I’m not alone in this quirk. Most creatives need an editor to keep us sharp, a leader to keep us focused, and a collaborator to expand our brains in ways we can’t. Eight years after the Jobs-era abruptly ended, it’s clear that Apple couldn’t provide that for Jony.

They needed him to be challenging others instead of the other way around.

But while Jobs was perfect in that role of curator, Jony’s reasons for leaving sound like he’s anxious to get back to work, instead of overseeing it. He’s ready for the next challenge.


Apple isn’t doomed. Their products were never solely designed by Sir Jony Ive, and he is the first to admit this. His team remains at Apple, now unshackled from their Chief Design Officers past and preferences; one step removed from Jony, two steps removed from Jobs. And as they grapple with faulty butterfly keyboards, expanding their list of services, and delving into new product categories (cars, wearables, AR/VR…), a little freedom from their past might be just what’s needed to do their best work possible.

After almost a year in my miserable role, I too left for something better. I’m much happier, have refound the concept of work-life balance, and am able to focus on zines, poetry, and blogging once again. None of that was possible while working 60+ hours a week, constantly being tired, and feeling ashamed for taking breaks where I wasn’t on-call.

Hopefully the same will be true for Jony as he departs the behemoth of Apple, where his responsibilities and influence seemed endless.

Now, he can work on as many beautiful, aluminum artifacts as he wants. And while some of that work may still be for Apple, getting out of the day-to-day grind can go a long way towards making you happy and healthy.


The big question after all of this, is what happened to the Apple Genius? The stores no longer have a Genius Bar you can wander up to for help, instead you need an appointment days in advance (as if you plan to break your life-line to the world). The company doesn’t have any one designer/developer leading keynotes, now it’s a stream of different people across teams telling lame jokes and doing demos that drag on too long. Apple seems like a much more distant, cold, corporation now than it ever did before.

Maybe that’s the reality of being one of the biggest and richest companies in the world, but I can’t help but mourn the death of the Genius. The company rebuilt on a “think different” campaign, doesn’t seem to think very different than a lot of the crowd. And neither do its users.

Even though my feelings about Steve Jobs are complicated, he had a guiding philosophy that you could understand and an aesthetic you either loved or hated. The whole company felt like it stood for something during his era, and their decisions and products aligned with his vision for the future. It’s what made people bleed six-colors to begin with, and is the reason why they’re so huge today.
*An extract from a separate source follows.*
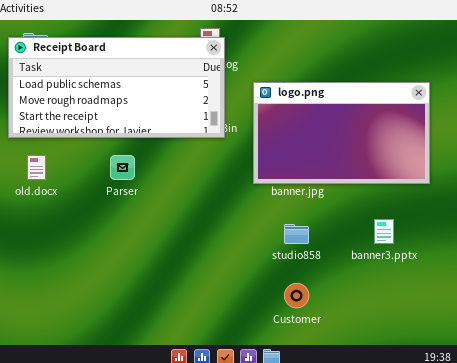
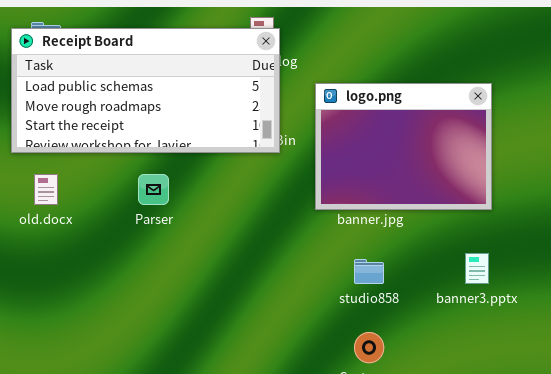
logo.png: [253,82,430,184] -> [315,83,492,210], resized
The loss of Jony Ive was so news-worthy because he was the person Jobs left behind as their heart and soul; and in 2019, he really seems like the last remaining Genuis of old. Without him, the fear that they’ll play things safe and chase incremental updates over big, ambitious innovations seems much more likely. And while that’s helpful in a lot of practical ways, especially for all of us who rely on their hardware and software to make a living, it’s not quite who we fell in love with either.